Emma’s presence in my life and every bit of joy she’s ushered into my world is made that much more glorious because I feel (again and again) the grief, the sadness, the lost-solidarity, the rage and the over-the-moon pride and happiness and glee and satisfaction of watching her this very day. Nothing is taken away from the goodness because the struggle coexists. Nothing.
This is the stuff of life – recognizing, naming, allowing, holding all of it – not just the parts we prefer.
Even Emma’s graduation is complicated. It’s joyous beyond-belief and it means that soon, very soon, she leaves me. Goodbyes are imminent. Separation and growth are inevitable.
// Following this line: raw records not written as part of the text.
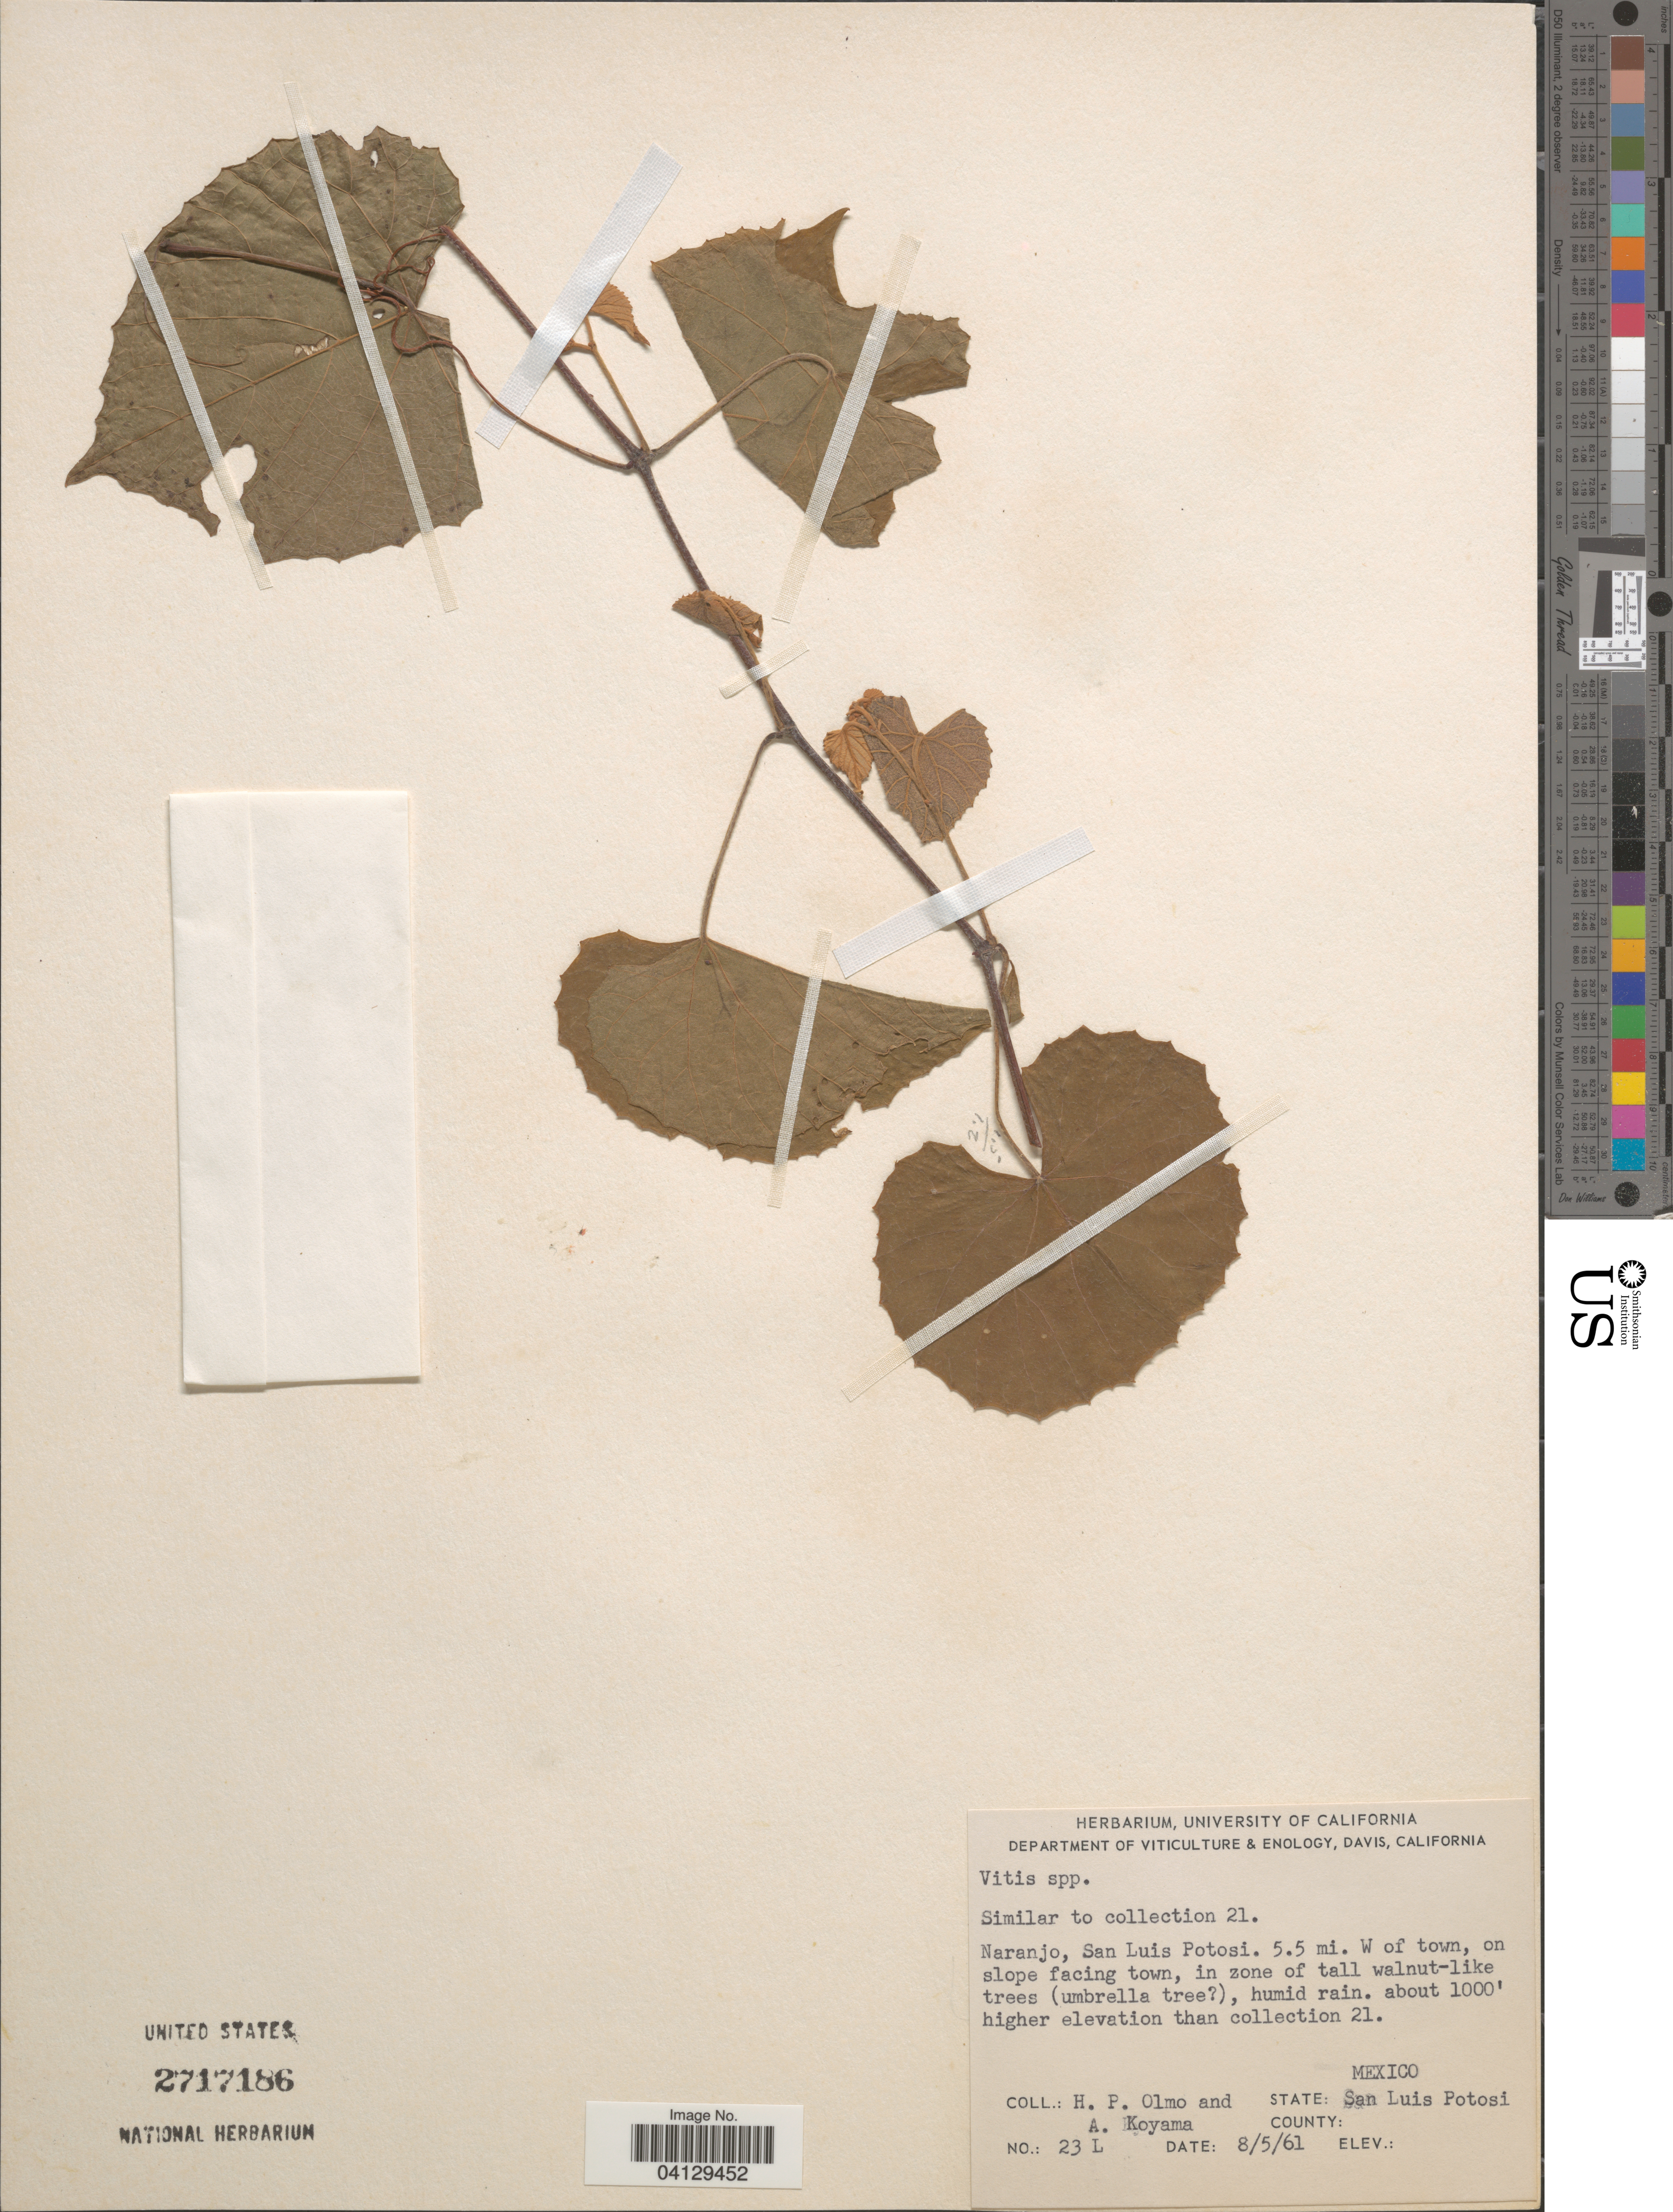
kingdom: Plantae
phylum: Tracheophyta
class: Magnoliopsida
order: Vitales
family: Vitaceae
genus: Vitis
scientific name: Vitis sp.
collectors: H. Olmo & A. Koyama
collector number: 23L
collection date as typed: Transcribed d/m/y: 5/8/61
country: Mexico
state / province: San Luis Potosí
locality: Naranjo. 5.5 mi. W of town, on slope facing town.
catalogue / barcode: US 2717186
Risk and challenge and trial and error and failure and learning and heartbreak and celebration will be what both of us will step into in the weeks, months, and years ahead. In truth, this very day, Emma’s graduation day, sits me right smack in the middle of all my emotions, all my memories, all my hopes, all my fears. To run from the harder ones in the hopes of only experiencing the good ones is not only naïve, it lessens the depth and poignancy of all that’s worth honoring; it lessens my honoring of her. Every bit of this day is worth cherishing. Every bit of it is what makes it so real, so true, so alive (which is sometimes painful and always perfectly fine).
This post hasn’t gone quite where I expected – wanting it to wildly-affirm Emma on her incredible accomplishment, milestone, occasion. And I hope I have honored her by recognizing that in all the complexity of my story and hers, she has made it to this day with complexities of her own (and more to come). These are what make this day and this young woman so incredibly glorious. In mere hours I will behold her in awe, in gratitude, and in the profound awareness of all that makes her who she is, all that has happened to get us to this day, all the messy, brilliant, excruciating, blissful stuff – past, present, and future. This does honor her: every bit of me showing up – rife with feeling, fully aware, and real-true-alive (which is sometimes painful and always perfectly fine).
Step bravely and beautifully into all the life that awaits you Emma. Let yourself be real-true-alive (which is sometimes painful and always perfectly fine). And remember that you are loved and loved and loved for all the complexity that makes you, you: glorious, magnificent, my very heart.